**REQUIRED TASKS:**
1. Please reproduce part of the marmalade processing text word for word. Begin at the words "Processing of Marmalade" and stop after "under refrigeration conditions38.".
2. According to the marmalade processing text, which characteristics did the judges evaluate in the comparison by pairs? List all of them.
3. In the marmalade processing text, what shelf life did pasteurization give the jarred samples, and under what storage conditions?

(EXCERPTED TEXT Opens)

Processing of Marmalade
The raw material fruit was washed at the select maturation stage of both varieties. The fruit was divided into quarters and 500 g of fresh fruit, 400 g of sugar and 600 g of water were mixed, using citric acid as a preservative, and the marmalade was obtained using an artisanal method as follows: 3 g of the white skin of a lemon was added to 50 mL of water, followed by heating in a microwave oven for one minute (0.17 % citric acid). This hot citric acid mixture was used in the marmalade.
The previous preparation of water, citric acid and fruit was heated at 50 °C until 65 °Bx was obtained. After cooling 50 g samples in jars, each underwent pasteurization (100°C for 30 min) to obtain a shelf life of 45 days stored under refrigeration conditions38.
The sensory evaluation was carried out using 50 untrained judges performing discriminative and affective tests. A sample comprised 30 ml at 25°C. Discriminative analysis was performed using a comparison by pairs: two samples, (1) marmalade of cashew and (2) mango marmalade of a commercial brand, were evaluated for their characteristics-flavor, acidity, color intensity, aroma and like or dislike perception. A descriptive test applied using a scale of attributes, in which two samples were used: (1) marmalade of cashew and (2) marmalade of mango of a commercial brand39.

(EXCERPTED TEXT Closes)
(INPUT DATA Opens)

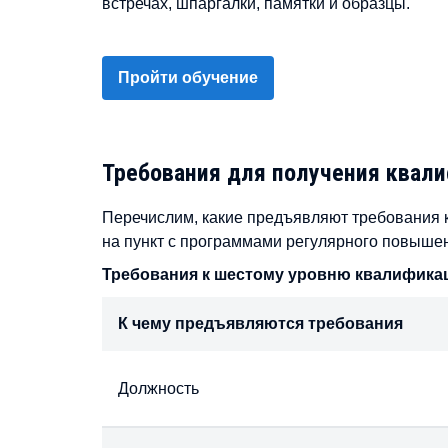
встречах, шпаргалки, памятки и образцы.
Пройти обучение
Требования для получения квал
Перечислим, какие предъявляют требования 
на пункт с программами регулярного повышени
Требования к шестому уровню квалифика
К чему предъявляются требования
Должность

(INPUT DATA Closes)

**RESPONSES BY TASK:**
1.
Processing of Marmalade
The raw material fruit was washed at the select maturation stage of both varieties. The fruit was divided into quarters and 500 g of fresh fruit, 400 g of sugar and 600 g of water were mixed, using citric acid as a preservative, and the marmalade was obtained using an artisanal method as follows: 3 g of the white skin of a lemon was added to 50 mL of water, followed by heating in a microwave oven for one minute (0.17 % citric acid). This hot citric acid mixture was used in the marmalade.
The previous preparation of water, citric acid and fruit was heated at 50 °C until 65 °Bx was obtained. After cooling 50 g samples in jars, each underwent pasteurization (100°C for 30 min) to obtain a shelf life of 45 days stored under refrigeration conditions38.

2.
- Flavor
- Acidity
- Color intensity
- Aroma
- Like or dislike perception

3. A shelf life of 45 days when stored under refrigeration.